Basics of RDD operation
Let's now go through some RDD operational basics. The best way to understand what something does is to look at the documentation so that we can get a rigorous understanding of what a function performs.
The reason why this is very important is that the documentation is the golden source of how a function is defined and what it is designed to be used as. By reading the documentation, we make sure that we are as close to the source as possible in our understanding. The link to the relevant documentation is https://spark.apache.org/docs/latest/rdd-programming-guide.html.
So, let's start with the map function. The map function returns an RDD by applying the f function to each element of this RDD. In other words, it works the same as the map function we see in Python. On the other hand, the filter function returns a new RDD containing only the elements that satisfy a predicate, and that predicate, which is a Boolean, is often returned by an f function fed into the filter function. Again, this works very similarly to the filter function in Python. Lastly, the collect() function returns a list that contains all the elements in this RDD. And this is where I think reading the documentation really shines, when we see notes like this. This would never come up in Stack Overflow or a blog post if you were simply googling what this is.
So, we're saying that collect() should only be used if the resulting array is expected to be small, as all the data is loaded in a driver's memory. What that means is, if we think back on Chapter 01, Installing PySpark and Setting Up Your Development Environment, Spark is superb because it can collect and parallelize data across many different unique machines, and have it transparently operatable from one Terminal. What collects notes is saying is that, if we call collect(), the resulting RDD would be completely loaded into the driver's memory, in which case we lose the benefits of distributing the data around a cluster of Spark instances.
Now that we know all of this, let's see how we actually apply these three functions to our data. So, go back to the PySpark Terminal; we have already loaded our raw data as a text file, as we have seen in previous chapters.
We will write a filter function to find all the lines to indicate RDD data, where each line contains the word normal, as seen in the following screenshot:
contains_normal = raw_data.filter(lambda line: "normal." in line)
Let's analyze what this means. Firstly, we are calling the filter function for the RDD raw data, and we're feeding it an anonymous lambda function that takes one line parameter and returns the predicates, as we have read in the documentation, on whether or not the word normal exists in the line. At this moment, as we have discussed in the previous chapters, we haven't actually computed this filter operation. What we need to do is call a function that actually consolidates the data and forces Spark to calculate something.

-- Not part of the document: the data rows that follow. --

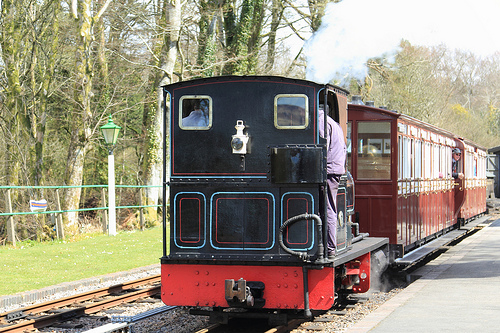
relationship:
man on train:
[299, 98, 356, 267] [131, 68, 500, 317]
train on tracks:
[131, 68, 500, 317] [10, 294, 160, 332]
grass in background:
[7, 241, 138, 277] [5, 71, 148, 265]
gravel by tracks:
[146, 319, 196, 330] [10, 294, 160, 332]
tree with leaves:
[203, 8, 255, 69] [237, 11, 251, 68]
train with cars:
[131, 68, 500, 317] [345, 87, 499, 284]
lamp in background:
[91, 105, 138, 238] [5, 71, 148, 265]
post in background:
[95, 111, 123, 239] [5, 71, 148, 265]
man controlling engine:
[299, 98, 356, 267] [131, 68, 500, 317]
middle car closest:
[345, 87, 499, 284] [106, 57, 475, 324]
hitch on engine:
[215, 264, 257, 314] [131, 68, 500, 317]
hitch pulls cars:
[215, 264, 257, 314] [345, 87, 499, 284]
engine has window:
[131, 68, 500, 317] [175, 88, 214, 138]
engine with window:
[131, 68, 500, 317] [175, 88, 214, 138]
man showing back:
[299, 98, 356, 267] [310, 109, 352, 182]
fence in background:
[9, 178, 94, 245] [5, 71, 148, 265]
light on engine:
[227, 116, 259, 159] [131, 68, 500, 317]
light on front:
[227, 116, 259, 159] [167, 82, 322, 278]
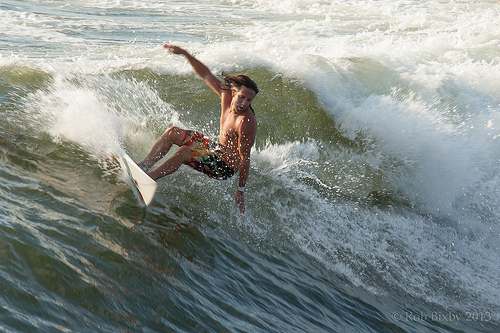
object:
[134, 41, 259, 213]
surfer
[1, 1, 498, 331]
ocean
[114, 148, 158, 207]
surfboard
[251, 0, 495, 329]
wave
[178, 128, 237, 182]
shorts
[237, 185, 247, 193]
watch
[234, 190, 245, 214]
hand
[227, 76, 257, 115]
head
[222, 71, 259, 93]
hair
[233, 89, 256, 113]
face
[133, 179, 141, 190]
logo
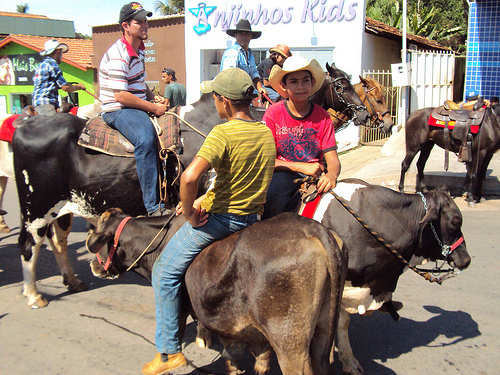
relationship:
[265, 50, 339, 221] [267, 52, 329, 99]
boy has a cowboy hat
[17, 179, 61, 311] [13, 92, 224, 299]
right leg of cow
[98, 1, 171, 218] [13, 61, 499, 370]
man on cows and horses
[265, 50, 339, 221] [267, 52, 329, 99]
boy has cowboy hat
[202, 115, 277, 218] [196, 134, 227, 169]
shirt has short sleeves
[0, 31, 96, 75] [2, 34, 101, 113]
roof of a building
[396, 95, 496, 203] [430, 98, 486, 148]
brown horse has a saddle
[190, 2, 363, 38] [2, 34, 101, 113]
business name on building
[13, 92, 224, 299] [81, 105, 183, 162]
cow has a harness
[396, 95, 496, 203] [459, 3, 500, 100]
horse by wall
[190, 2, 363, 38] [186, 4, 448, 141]
business name on building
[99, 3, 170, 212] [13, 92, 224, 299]
man on cow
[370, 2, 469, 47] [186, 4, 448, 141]
trees behind building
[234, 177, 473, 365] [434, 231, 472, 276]
cow has bridle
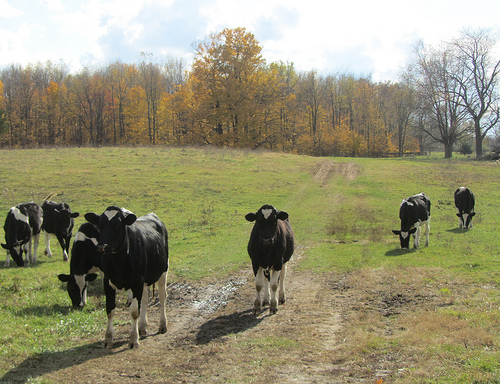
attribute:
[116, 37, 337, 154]
trees — yellow, brown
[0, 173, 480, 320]
cows — black and white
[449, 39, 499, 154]
tree — bare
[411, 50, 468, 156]
tree — bare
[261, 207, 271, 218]
spot — white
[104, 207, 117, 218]
spot — white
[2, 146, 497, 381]
grass — green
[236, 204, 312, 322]
cow — straight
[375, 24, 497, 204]
trees — bare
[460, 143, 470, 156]
green tree — small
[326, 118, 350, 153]
tree — yellow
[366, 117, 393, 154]
tree — yellow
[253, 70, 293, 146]
tree — yellow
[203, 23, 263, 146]
tree — yellow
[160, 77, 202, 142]
tree — yellow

In this case, we can count on contains_normal, as demonstrated in the following screenshot:
You can see that it has counted just over 970,000 lines in the raw data that contain the word normal. To use the filter function, we provide it with the lambda function and use a consolidating function, such as counts, that forces Spark to calculate and compute the data in the underlying DataFrame.
For the second example, we will use the map. Since we downloaded the KDD cup data, we know that it is a comma-separated value file, and so, one of the very easy things for us to do is to split each line by two commas, as follows:
split_file = raw_data.map(lambda line: line.split(","))
Let's analyze what is happening. We call the map function on raw_data. We feed it an anonymous lambda function called line, where we are splitting the line function by using ,. The result is a split file. Now, here the power of Spark really comes into play. Recall that, in the contains_normal. filter, when we called a function that forced Spark to calculate count, it took us a few minutes to come up with the correct results. If we perform the map function, it is going to have the same effect, because there are going to be millions of lines of data that we need to map through. And so, one of the ways to quickly preview whether our mapping function runs correctly is if we can materialize a few lines instead of the whole file.
To do this, we can use the take function that we have used before, as demonstrated in the following screenshot:
This might take a few seconds because we are only taking five lines, which is our splits and is actually quite manageable. If we look at this sample output, we can understand that our map function has been created successfully. The last thing we can do is to call collect() on raw data as follows:
raw_data.collect()
This is designed to move all of the raw data from Spark's RDD data structure into the memory.